Thursday, October 14, 2010

Suppression Decision Worth a Read---Evidence Suppressed

United States v. Domenech, Nos. 08--1220 & 1221 (6th Cir. Oct. 7, 2010) (published). Judges Cook and Griffin in majority. Judge Norris dissented.

The defendants, two brothers, appealed their convictions for multiple firearm and drug offenses. Court found the brothers' legitimate expectation of privacy entitled them to suppression of certain inculpating evidence and reversed the trial court's denial of the defendant's motion to suppress.
* Man calling himself simply "Rogelio" rented two rooms at motel.
* Officers noted "suspicious activity" in one of the rooms and approached it.
* Two officers knocked on door while another went behind the building and stationed himself behind the frosted bathroom window of the motel room in question.
* Officer by bathroom window saw the lights go on and a figure enter the bathroom and lean over. The frosting on the window prevented the officer from seeing the person or any fixtures in the room.
* Expecting the figure to be disposing of evidence, the officer opened the bathroom window and swung his flashlight at one of the defendants.
* Commotion prompted the officers at the room's front door to burst into the room.
* Officers found the defendants, two women, drugs, guns, and counterfeit money.

State Proceedings:
* State court suppressed the evidence.
* Federal charges then brought.
Federal Suppression Motion:
* Defendants jointly moved to suppress the evidence.
* At hearing, government focused on the defendants' expectation of privacy.
* District court denied motion to suppress, finding the brothers lacked an expectation of privacy in the motel room, as they failed to show that they were the registrants or that they were sharing the room with the registrant.
* Defendants went to trial. At trial, one of the women testified that one of the brothers paid for the rooms and had directed Rogelio to rent the rooms for the group. The brothers were in a state of undress at the time of the officers' entry, had keys to the rooms, and had luggage in the rooms.

Appellate Opinion:
* Government conceded that the defendants had a subjective expectation of privacy in the room, but argued that the expectation was not objectively reasonable because of the criminal activity conducted in the rooms, the use of an agent to rent the rooms, and the agent's use of an alias.
* Court rejected idea that criminality undermines privacy expectations.
* Use of agent to rent rooms did not defeat a legally cognizable expectation of privacy.
* Use of alias by agent did not defeat reasonable expectation of privacy.
* "The Domenech brothers demonstrated lawful control/possession with evidence that they procured the room for their own use through their agent, paid for the room, possessed the key to the room, and occupied it both physically and with belongings."
* Use of an invalid motel registration did not defeat the reasonable expectation of privacy. "Because the Domenech brothers exercised control over Room 22 with this de facto permission of the motel, their lawful possession/control legitimizes their expectation of privacy, even if diminished by their agent’s use of an alias."
* The one brother had a reasonable expectation of privacy in the other brother's room b/c the first brother paid for the room, had personal belongings in the room, and held a key to the room.
* Exigent circumstances did not justify the search.

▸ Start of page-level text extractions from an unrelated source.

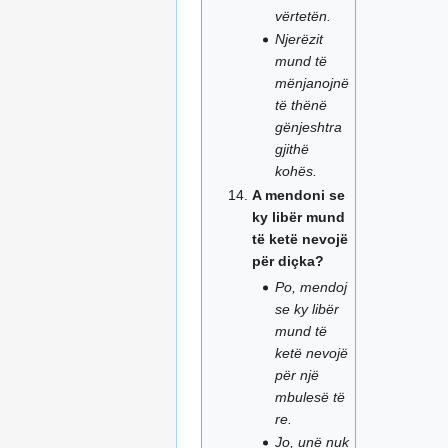
vërtetën.
Njerëzit
mund të
mënjanojnë
të thënë
gënjeshtra
gjithë
kohës.
A mendoni se
ky libër mund
të ketë nevojë
për diçka?
Po, mendoj
se ky libër
mund të
ketë nevojë
për një
mbulesë të
re.
Jo, unë nuk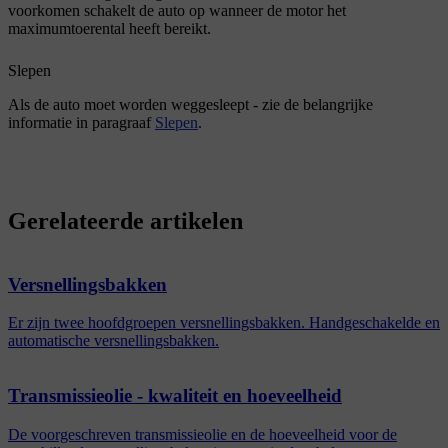
voorkomen schakelt de auto op wanneer de motor het
maximumtoerental heeft bereikt.
Slepen
Als de auto moet worden weggesleept - zie de belangrijke
informatie in paragraaf
Slepen
.
Gerelateerde artikelen
Versnellingsbakken
Er zijn twee hoofdgroepen versnellingsbakken. Handgeschakelde en
automatische versnellingsbakken.
Transmissieolie - kwaliteit en hoeveelheid
De voorgeschreven transmissieolie en de hoeveelheid voor de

Officers must have reasonably believed that the room's occupants were likely to destroy evidence.
* "Because the trooper could not see through the frosted window, the district court correctly held that he lacked probable cause to believe that the defendant would destroy evidence of a drug crime. Without probable cause, the officers cannot rely on exigent circumstances to justify this warrantless search."

* "This is not a case where appellants, acting on their own behalf used an alias to register as hotel guests. Instead, the appellants instructed a third party to rent a motel room under an assumed name (purportedly for his own use) where they could conduct illegal activity. While defendants had a subjective expectation of privacy, I am unconvinced that they have met their burden to establish that society would recognize that their expectation as legitimate when viewed 'in light of all of the surrounding circumstances.'"

1 comment:

Anonymous said...

this is a mature legal opinion
that is great because it even gives to criminals a right to expect privacy in their hotel room. the fact that the activity happens to be criminal does not lessen the expectation to privacy.this is a victory for everybody who ever has or will satay in a hotel room. good decision.